Kampfinsel
Manual de Kampfinsel — Cómo jugar y wiki
Combate
Una roca voladora no lee tratados de paz.
Resumen: Los combates se resuelven en cinco fases -- todo se calcula en el servidor.
- Batalla naval, defensa de puerto, combate terrestre, asedio, saqueo
- Las pérdidas son permanentes -- las unidades y naves muertas no vuelven
- Los informes de combate muestran el desarrollo exacto de cada fase
Desarrollo del combate #
Cuando tu flota alcanza una isla enemiga, el combate se calcula automáticamente en cinco fases sucesivas:
```
Batalla naval -> Puerto -> Tierra -> Asedio -> Saqueo
```
Cada fase debe ganarla el atacante para pasar a la siguiente. El defensor puede detener el ataque en cualquier fase.
Las cinco fases #
Fase 1 -- Batalla naval #
Antes de que la costa esté a la vista, las naves de guerra de ambos bandos se enfrentan. Es un duelo de potencia de fuego en mar abierto. Quien pierda aquí, ve terminada su invasión antes de empezar. Las naves mercantes no participan en el combate naval -- esperan tras la línea de frente.
Una batalla naval perdida ya no es un hundimiento total -- y eso vale para el bando perdedor de ambos roles. Cuanto más reñido el combate, más naves del vencido se abren paso y vuelven a casa; quien sufre una derrota aplastante, en cambio, sigue perdiendo casi todo. Un defensor vencido salva además en todo caso al menos alrededor de una cuarta parte de cada tipo de nave en el puerto propio -- donde solo navegaba un puñado de naves de una misma clase, sin embargo, no lo consigue nadie. Lo que paga el vencedor sigue la cuenta del vencedor -- enseguida más sobre ello.
La cuenta del vencedor: hasta ahora, el vencedor de una batalla naval reñida podía acabar perdiendo más naves que el vencido. Eso se acabó: ambos bandos se calculan ahora con la misma regla. El vencedor pierde aproximadamente la parte de su flota que el vencido tenía de la fuerza de combate total -- si se enfrentan dos flotas igual de fuertes, la victoria cuesta alrededor de la mitad; con una superioridad clara se queda en unas pocas naves. Vale por igual para atacantes y defensores, siempre que venzan. El bando derrotado por poco sigue salvando más naves que antes -- pero su proporción de pérdidas es siempre mayor que la del vencedor, mientras no haya una doctrina de Brulote en juego. Ganar por poco es ahora mejor que perder por poco. La única excepción es el Brulote del Arte de la Guerra: a su alrededor todo arde con más fuerza, y el vencedor paga actualmente un 12 por ciento más -- en una batalla naval muy reñida, una victoria puede entonces costar más que una derrota por poco.
Si un ataque se topa con una defensa naval aplastantemente superior, ni siquiera llega a haber batalla: los capitanes reconocen la superioridad y ordenan la Retirada ordenada. Una parte de la flota se pierde en la huida, el resto vuelve a casa con su tripulación -- no hay botín y el defensor queda completamente indemne. Solo quien navega con un único barco lo pierde en la maniobra. Contra ruinas e islas deshabitadas no hay retirada: allí se combate como siempre.

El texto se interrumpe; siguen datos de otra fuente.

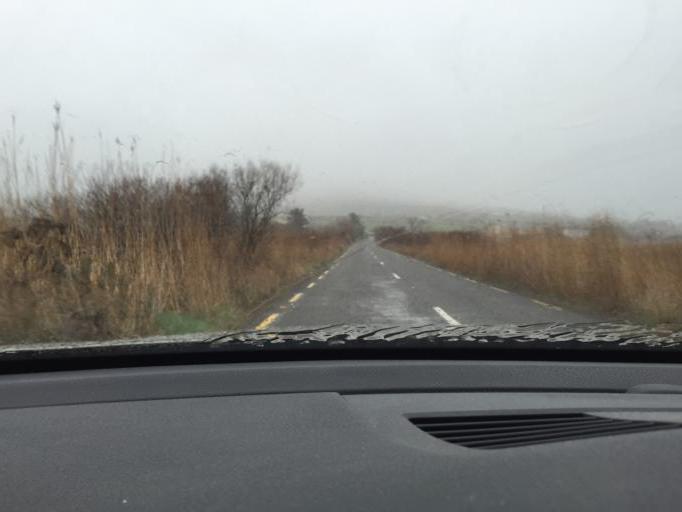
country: IE
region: Munster
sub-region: Ciarrai
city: Dingle
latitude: 52.1342
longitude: -10.3702
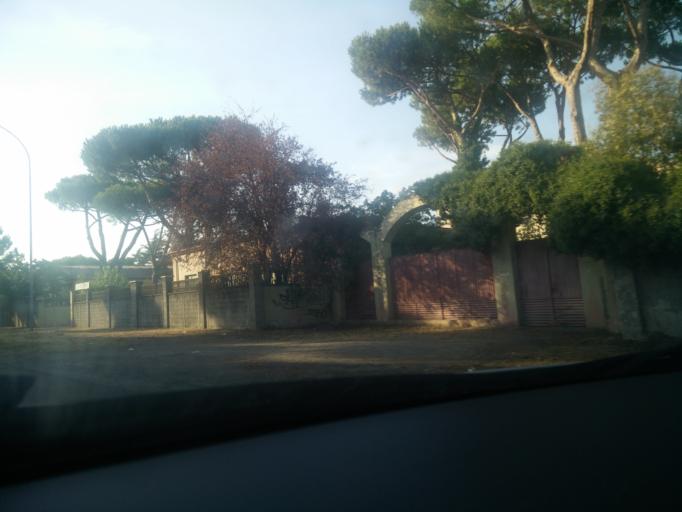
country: IT
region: Tuscany
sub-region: Provincia di Massa-Carrara
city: Massa
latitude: 44.0291
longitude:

Fase 2 -- Defensa del puerto #
Las naves atacantes supervivientes deben pasar el canal enemigo. El puerto del defensor lanza vasijas de fuego contra los invasores. Cuanto más alto el nivel del Puerto, mayor la resistencia. Incluso sin flota, un defensor tiene aquí una oportunidad.
Fase 3 -- Combate terrestre #
En la arena mojada de la costa, la guerra se vuelve arcaica. Las tropas atacantes saltan de las lanchas mientras los defensores aguantan tras sus murallas. La Muralla otorga un bono defensivo considerable. La investigación (Lanza, Escudo, Arco) afecta de forma masiva a la fuerza de combate de ambos bandos.
Fase 4 -- Asedio #
Si el atacante gana el combate terrestre y ha traído catapultas, estas pueden dañar construcciones defensivas concretas y bajar su nivel.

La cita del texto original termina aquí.